▸ **Work order**
Keep the lines exact and the pictures out as you repeat the following listing.

▸ **Data listing**
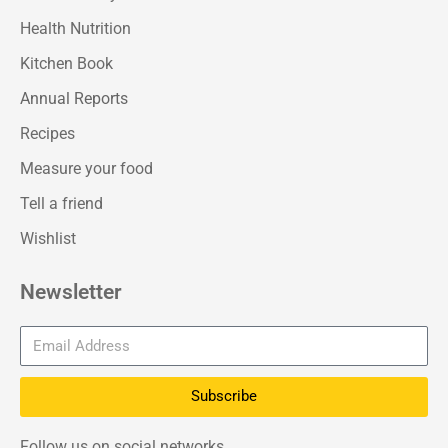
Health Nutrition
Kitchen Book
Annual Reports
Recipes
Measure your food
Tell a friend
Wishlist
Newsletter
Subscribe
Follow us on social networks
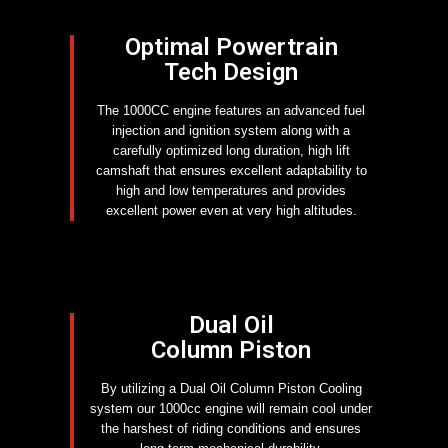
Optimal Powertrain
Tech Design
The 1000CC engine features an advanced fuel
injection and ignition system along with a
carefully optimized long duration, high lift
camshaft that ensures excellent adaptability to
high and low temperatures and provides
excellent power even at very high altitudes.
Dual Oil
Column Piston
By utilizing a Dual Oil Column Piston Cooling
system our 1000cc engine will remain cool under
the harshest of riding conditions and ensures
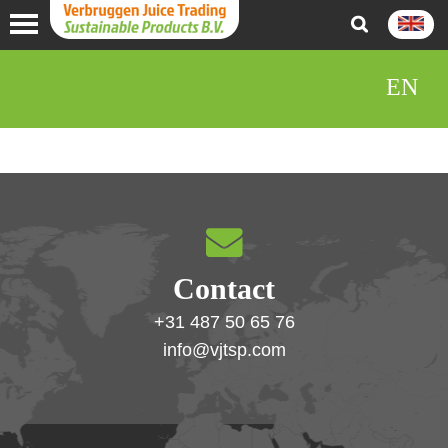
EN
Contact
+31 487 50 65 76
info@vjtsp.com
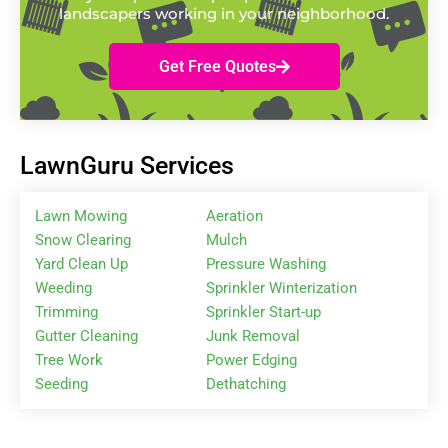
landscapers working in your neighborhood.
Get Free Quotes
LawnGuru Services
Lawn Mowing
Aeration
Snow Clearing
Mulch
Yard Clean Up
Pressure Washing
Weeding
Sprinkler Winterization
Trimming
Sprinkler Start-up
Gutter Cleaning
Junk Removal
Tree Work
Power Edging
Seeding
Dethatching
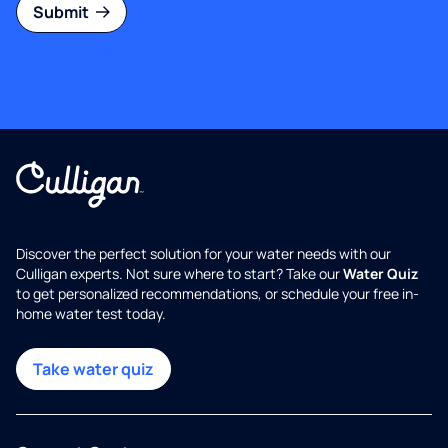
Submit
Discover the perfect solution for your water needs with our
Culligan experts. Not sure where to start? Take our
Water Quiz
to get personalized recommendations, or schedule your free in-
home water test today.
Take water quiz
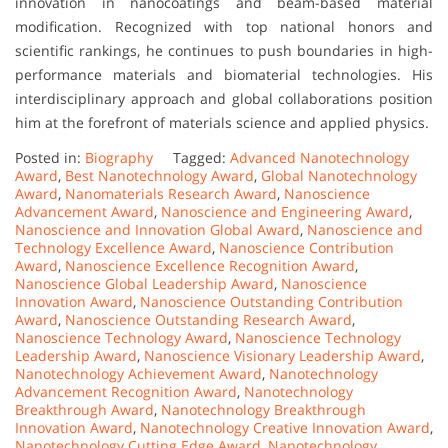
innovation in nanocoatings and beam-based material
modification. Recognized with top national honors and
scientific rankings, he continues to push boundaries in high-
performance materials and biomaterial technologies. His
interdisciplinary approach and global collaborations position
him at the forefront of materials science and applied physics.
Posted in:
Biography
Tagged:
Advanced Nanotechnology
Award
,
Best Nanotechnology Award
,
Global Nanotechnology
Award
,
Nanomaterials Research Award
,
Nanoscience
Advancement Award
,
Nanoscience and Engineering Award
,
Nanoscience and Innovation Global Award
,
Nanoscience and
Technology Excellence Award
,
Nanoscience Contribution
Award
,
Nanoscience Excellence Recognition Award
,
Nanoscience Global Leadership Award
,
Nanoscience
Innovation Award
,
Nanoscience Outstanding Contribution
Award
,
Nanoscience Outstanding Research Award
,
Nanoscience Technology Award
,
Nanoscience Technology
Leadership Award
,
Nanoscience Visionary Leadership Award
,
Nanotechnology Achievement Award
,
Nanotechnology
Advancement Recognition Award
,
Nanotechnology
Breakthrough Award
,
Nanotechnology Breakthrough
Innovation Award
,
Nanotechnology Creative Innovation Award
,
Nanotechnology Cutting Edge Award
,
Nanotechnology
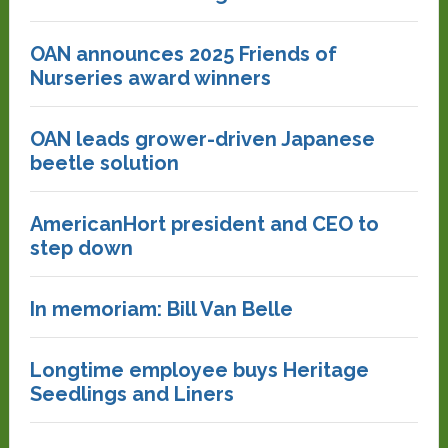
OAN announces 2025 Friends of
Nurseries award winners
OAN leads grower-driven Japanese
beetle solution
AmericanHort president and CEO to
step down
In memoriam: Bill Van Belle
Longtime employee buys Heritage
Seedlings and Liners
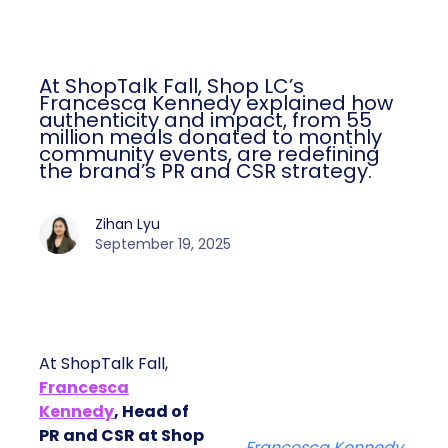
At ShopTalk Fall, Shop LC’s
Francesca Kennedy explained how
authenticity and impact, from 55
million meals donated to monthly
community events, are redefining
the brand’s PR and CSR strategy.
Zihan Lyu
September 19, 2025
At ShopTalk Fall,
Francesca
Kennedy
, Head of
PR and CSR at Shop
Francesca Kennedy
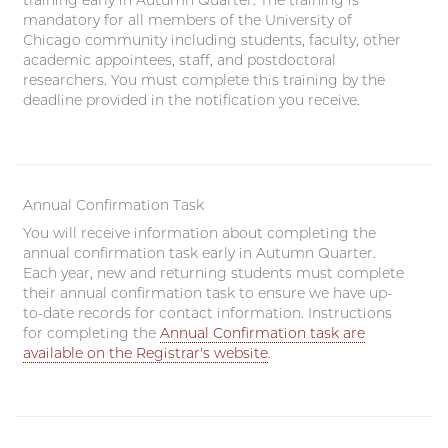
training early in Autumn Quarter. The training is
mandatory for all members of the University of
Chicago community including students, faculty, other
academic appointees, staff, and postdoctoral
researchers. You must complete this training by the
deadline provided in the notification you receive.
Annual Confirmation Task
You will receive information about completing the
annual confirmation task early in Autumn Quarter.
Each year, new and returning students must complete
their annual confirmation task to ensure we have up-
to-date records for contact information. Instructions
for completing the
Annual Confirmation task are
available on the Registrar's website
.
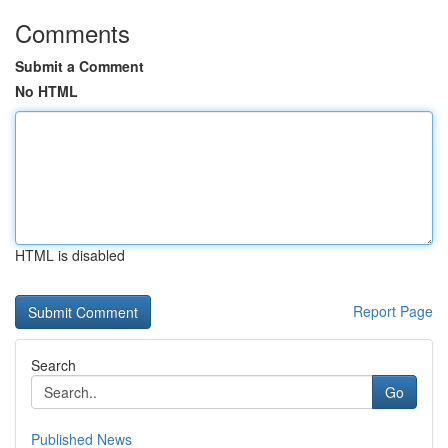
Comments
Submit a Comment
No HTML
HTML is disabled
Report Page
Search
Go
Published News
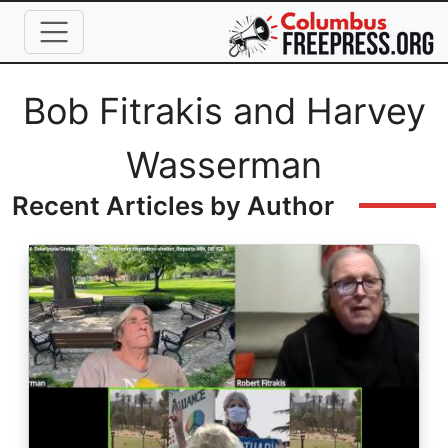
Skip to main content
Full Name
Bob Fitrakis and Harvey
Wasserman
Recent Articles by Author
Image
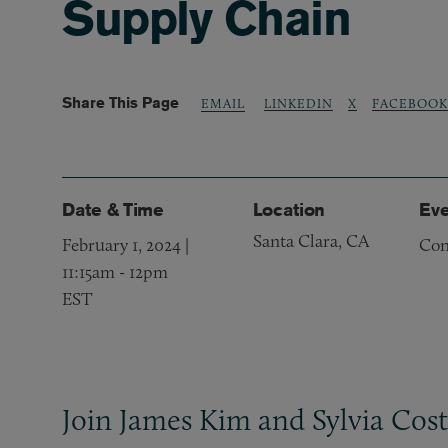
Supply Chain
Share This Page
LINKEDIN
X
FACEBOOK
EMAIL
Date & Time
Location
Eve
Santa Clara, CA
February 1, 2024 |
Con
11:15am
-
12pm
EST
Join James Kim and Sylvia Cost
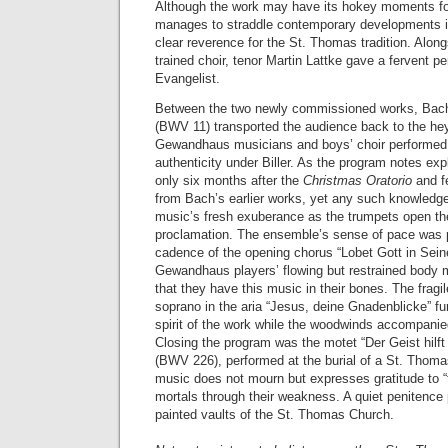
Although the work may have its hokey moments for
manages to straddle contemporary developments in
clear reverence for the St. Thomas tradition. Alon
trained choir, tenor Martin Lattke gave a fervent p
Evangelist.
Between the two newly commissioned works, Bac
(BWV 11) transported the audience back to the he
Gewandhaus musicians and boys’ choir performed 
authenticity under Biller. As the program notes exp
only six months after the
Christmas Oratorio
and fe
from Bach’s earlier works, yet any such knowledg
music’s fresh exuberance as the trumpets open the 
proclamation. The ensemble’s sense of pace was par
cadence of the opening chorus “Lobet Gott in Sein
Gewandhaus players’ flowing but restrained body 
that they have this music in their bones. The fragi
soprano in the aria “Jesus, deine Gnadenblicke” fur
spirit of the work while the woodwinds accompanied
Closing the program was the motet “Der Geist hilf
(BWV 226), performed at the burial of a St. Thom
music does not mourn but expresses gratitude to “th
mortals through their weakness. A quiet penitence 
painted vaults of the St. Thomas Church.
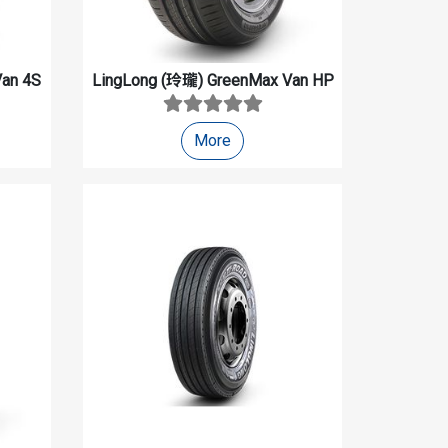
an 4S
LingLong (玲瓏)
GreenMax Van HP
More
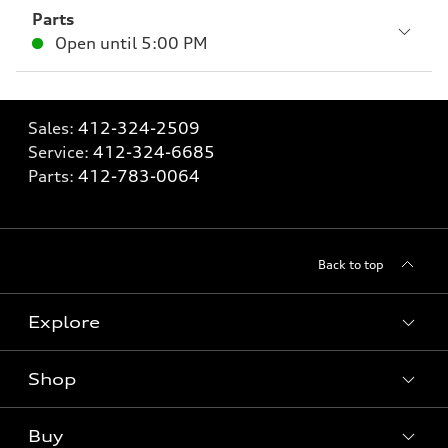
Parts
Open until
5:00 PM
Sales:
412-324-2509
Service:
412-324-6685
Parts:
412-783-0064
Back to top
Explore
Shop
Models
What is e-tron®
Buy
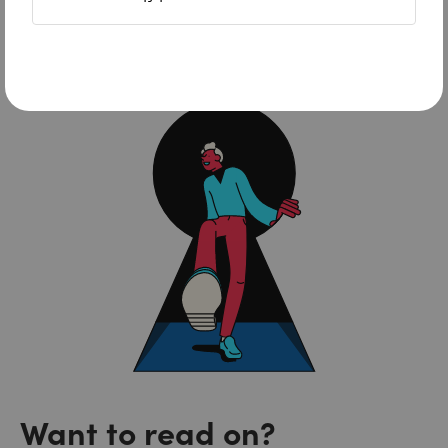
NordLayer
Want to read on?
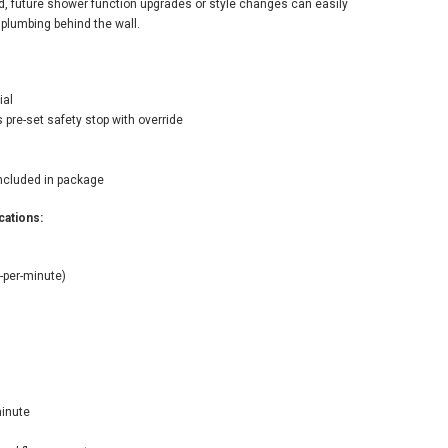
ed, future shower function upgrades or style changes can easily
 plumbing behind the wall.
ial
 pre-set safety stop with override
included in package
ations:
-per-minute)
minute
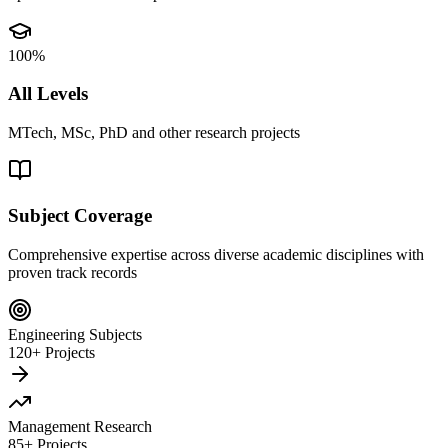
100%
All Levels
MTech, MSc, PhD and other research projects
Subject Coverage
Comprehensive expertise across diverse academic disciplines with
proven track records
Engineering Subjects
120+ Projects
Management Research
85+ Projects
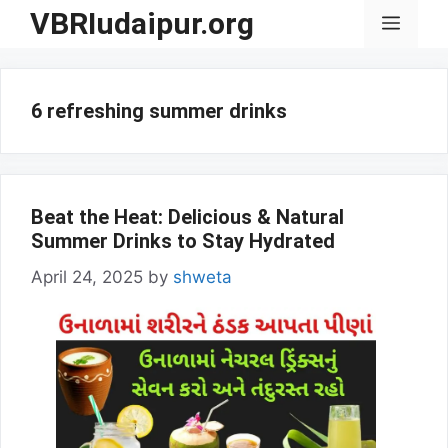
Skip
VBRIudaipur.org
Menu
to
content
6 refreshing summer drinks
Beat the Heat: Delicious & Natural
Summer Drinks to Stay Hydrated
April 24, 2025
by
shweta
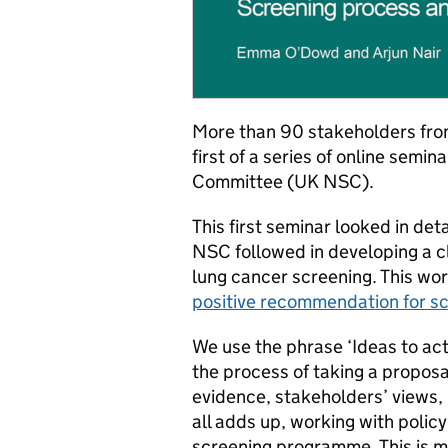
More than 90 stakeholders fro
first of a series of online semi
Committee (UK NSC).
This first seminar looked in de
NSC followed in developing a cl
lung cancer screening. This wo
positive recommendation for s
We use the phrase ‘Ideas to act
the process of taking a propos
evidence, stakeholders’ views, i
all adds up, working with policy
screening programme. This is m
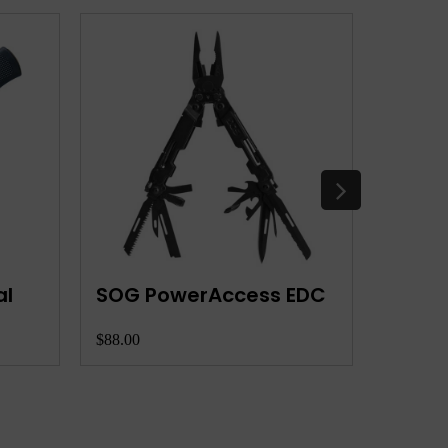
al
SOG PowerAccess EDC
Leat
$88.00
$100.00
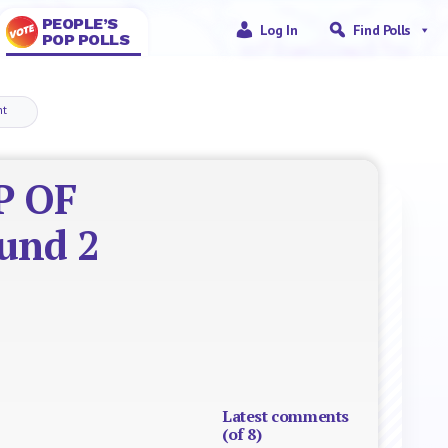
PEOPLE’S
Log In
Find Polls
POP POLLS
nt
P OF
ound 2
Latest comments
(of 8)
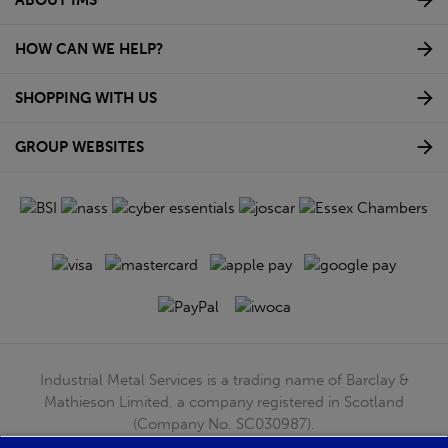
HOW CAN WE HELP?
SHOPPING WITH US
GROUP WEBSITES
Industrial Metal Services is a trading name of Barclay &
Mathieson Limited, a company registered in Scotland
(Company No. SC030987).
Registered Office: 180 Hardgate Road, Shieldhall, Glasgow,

▸ **Solution**
Health Nutrition
Kitchen Book
Annual Reports
Recipes
Measure your food
Tell a friend
Wishlist
Newsletter
Subscribe
Follow us on social networks
Optimal Powertrain
Tech Design
The 1000CC engine features an advanced fuel
injection and ignition system along with a
carefully optimized long duration, high lift
camshaft that ensures excellent adaptability to
high and low temperatures and provides
excellent power even at very high altitudes.
Dual Oil
Column Piston
By utilizing a Dual Oil Column Piston Cooling
system our 1000cc engine will remain cool under
the harshest of riding conditions and ensures
EN
Contact
+31 487 50 65 76
info@vjtsp.com
landscapers working in your neighborhood.
Get Free Quotes
LawnGuru Services
Lawn Mowing
Aeration
Snow Clearing
Mulch
Yard Clean Up
Pressure Washing
Weeding
Sprinkler Winterization
Trimming
Sprinkler Start-up
Gutter Cleaning
Junk Removal
Tree Work
Power Edging
Seeding
Dethatching
Submit
Discover the perfect solution for your water needs with our
Culligan experts. Not sure where to start? Take our
Water Quiz
to get personalized recommendations, or schedule your free in-
home water test today.
Take water quiz
innovation in nanocoatings and beam-based material
modification. Recognized with top national honors and
scientific rankings, he continues to push boundaries in high-
performance materials and biomaterial technologies. His
interdisciplinary approach and global collaborations position
him at the forefront of materials science and applied physics.
Posted in:
Biography
Tagged:
Advanced Nanotechnology
Award
,
Best Nanotechnology Award
,
Global Nanotechnology
Award
,
Nanomaterials Research Award
,
Nanoscience
Advancement Award
,
Nanoscience and Engineering Award
,
Nanoscience and Innovation Global Award
,
Nanoscience and
Technology Excellence Award
,
Nanoscience Contribution
Award
,
Nanoscience Excellence Recognition Award
,
Nanoscience Global Leadership Award
,
Nanoscience
Innovation Award
,
Nanoscience Outstanding Contribution
Award
,
Nanoscience Outstanding Research Award
,
Nanoscience Technology Award
,
Nanoscience Technology
Leadership Award
,
Nanoscience Visionary Leadership Award
,
Nanotechnology Achievement Award
,
Nanotechnology
Advancement Recognition Award
,
Nanotechnology
Breakthrough Award
,
Nanotechnology Breakthrough
Innovation Award
,
Nanotechnology Creative Innovation Award
,
Nanotechnology Cutting Edge Award
,
Nanotechnology
OAN announces 2025 Friends of
Nurseries award winners
OAN leads grower-driven Japanese
beetle solution
AmericanHort president and CEO to
step down
In memoriam: Bill Van Belle
Longtime employee buys Heritage
Seedlings and Liners
At ShopTalk Fall, Shop LC’s
Francesca Kennedy explained how
authenticity and impact, from 55
million meals donated to monthly
community events, are redefining
the brand’s PR and CSR strategy.
Zihan Lyu
September 19, 2025
At ShopTalk Fall,
Francesca
Kennedy
, Head of
PR and CSR at Shop
Francesca Kennedy
training early in Autumn Quarter. The training is
mandatory for all members of the University of
Chicago community including students, faculty, other
academic appointees, staff, and postdoctoral
researchers. You must complete this training by the
deadline provided in the notification you receive.
Annual Confirmation Task
You will receive information about completing the
annual confirmation task early in Autumn Quarter.
Each year, new and returning students must complete
their annual confirmation task to ensure we have up-
to-date records for contact information. Instructions
for completing the
Annual Confirmation task are
available on the Registrar's website
.
Comments
Submit a Comment
No HTML
HTML is disabled
Report Page
Search
Go
Published News
Skip to main content
Full Name
Bob Fitrakis and Harvey
Wasserman
Recent Articles by Author
Image
Supply Chain
Share This Page
LINKEDIN
X
FACEBOOK
EMAIL
Date & Time
Location
Eve
Santa Clara, CA
February 1, 2024 |
Con
11:15am
-
12pm
EST
Join James Kim and Sylvia Cost
Although the work may have its hokey moments for
manages to straddle contemporary developments in
clear reverence for the St. Thomas tradition. Alon
trained choir, tenor Martin Lattke gave a fervent p
Evangelist.
Between the two newly commissioned works, Bac
(BWV 11) transported the audience back to the he
Gewandhaus musicians and boys’ choir performed 
authenticity under Biller. As the program notes exp
only six months after the
Christmas Oratorio
and fe
from Bach’s earlier works, yet any such knowledg
music’s fresh exuberance as the trumpets open the 
proclamation. The ensemble’s sense of pace was par
cadence of the opening chorus “Lobet Gott in Sein
Gewandhaus players’ flowing but restrained body 
that they have this music in their bones. The fragi
soprano in the aria “Jesus, deine Gnadenblicke” fur
spirit of the work while the woodwinds accompanied
Closing the program was the motet “Der Geist hilf
(BWV 226), performed at the burial of a St. Thom
music does not mourn but expresses gratitude to “th
mortals through their weakness. A quiet penitence 
painted vaults of the St. Thomas Church.
an 4S
LingLong (玲瓏)
GreenMax Van HP
More
Parts
Open until
5:00 PM
Sales:
412-324-2509
Service:
412-324-6685
Parts:
412-783-0064
Back to top
Explore
Shop
Models
What is e-tron®
Buy
NordLayer
Want to read on?
ed, future shower function upgrades or style changes can easily
 plumbing behind the wall.
ial
 pre-set safety stop with override
included in package
ations:
-per-minute)
minute
100%
All Levels
MTech, MSc, PhD and other research projects
Subject Coverage
Comprehensive expertise across diverse academic disciplines with
proven track records
Engineering Subjects
120+ Projects
Management Research
85+ Projects
Skip
VBRIudaipur.org
Menu
to
content
6 refreshing summer drinks
Beat the Heat: Delicious & Natural
Summer Drinks to Stay Hydrated
April 24, 2025
by
shweta
More than 90 stakeholders fro
first of a series of online semi
Committee (UK NSC).
This first seminar looked in de
NSC followed in developing a cl
lung cancer screening. This wo
positive recommendation for s
We use the phrase ‘Ideas to act
the process of taking a propos
evidence, stakeholders’ views, i
all adds up, working with policy
screening programme. This is m
al
SOG PowerAccess EDC
Leat
$88.00
$100.00
PEOPLE’S
Log In
Find Polls
POP POLLS
nt
P OF
ound 2
Latest comments
(of 8)
HOW CAN WE HELP?
SHOPPING WITH US
GROUP WEBSITES
Industrial Metal Services is a trading name of Barclay &
Mathieson Limited, a company registered in Scotland
(Company No. SC030987).
Registered Office: 180 Hardgate Road, Shieldhall, Glasgow,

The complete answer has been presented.